In October 2019, Kaspersky started working with enterprise blockchains, too. Pokrovsky told CoinDesk the company audited a number of such systems, only two of which he could name publicly: Russia-based blockchain startup Insolar and Waves, which has been re-focusing from public to private blockchains since last year.
Kaspersky software has been listed among the top 10 antivirus products globally by PC Magazine in March but it has been banned from being installed on U.S. government computers since 2017 as part of the U.S. response to Russian meddling in the 2016 presidential election. That ban caused sales to plunge in the U.S. and Europe but they have expanded in Russia as well as Africa. Kaspersky reported 4 percent revenue growth in 2018.

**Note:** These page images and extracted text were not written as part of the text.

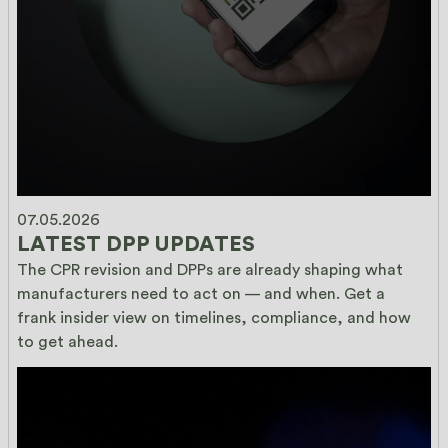
07.05.2026
LATEST DPP UPDATES
The CPR revision and DPPs are already shaping what 
manufacturers need to act on — and when. Get a 
frank insider view on timelines, compliance, and how 
to get ahead.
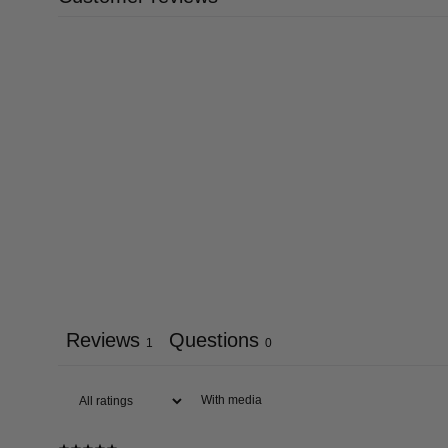
Reviews
Questions
1
0
With media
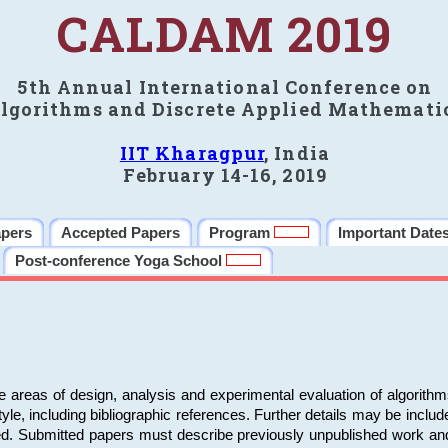
CALDAM 2019
5th Annual International Conference on
lgorithms and Discrete Applied Mathemati
IIT Kharagpur
, India
February 14-16, 2019
apers
Accepted Papers
Program
Important Date
Post-conference Yoga School
e areas of design, analysis and experimental evaluation of algorith
including bibliographic references. Further details may be included 
ed. Submitted papers must describe previously unpublished work an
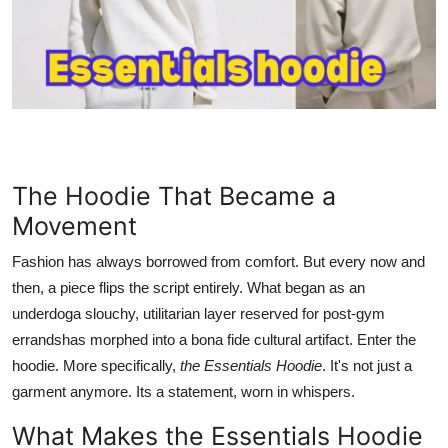
Health
Guest Posting
Advertise with US
Crypto
The Hoodie That Became a
Business
Movement
Fashion has always borrowed from comfort. But every now and
Finance
then, a piece flips the script entirely. What began as an
underdoga slouchy, utilitarian layer reserved for post-gym
Tech
errandshas morphed into a bona fide cultural artifact. Enter the
Real Estate
hoodie. More specifically,
the Essentials Hoodie
. It's not just a
garment anymore. Its a statement, worn in whispers.
General
What Makes the Essentials Hoodie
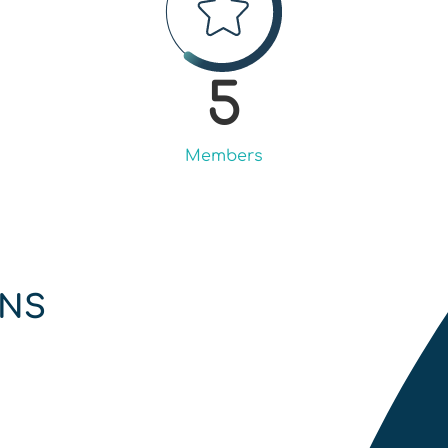
5
Members
ONS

Kaspersky’s Waves audit took three months, from November 2019 to the end of January 2020. “The task was to check the security of the nodes, network infrastructure and nodes’ web interfaces,” Pokrovsky said.
The security firm ran what it calls “grey box” testing, in which the tester does not have access to the blockchain platform’s full code, but does have administrator-level access to the system. This kind of testing would show possible insider threats, like an ex-employee going rogue.
After the testing is over, Kaspersky presents the client with the list of vulnerabilities and the client fixes them. Then the testing is run again.
Pokrovsky would not disclose what weaknesses had to be “fixed” on Waves’ blockchain. (Waves confirmed it hired Kaspersky.)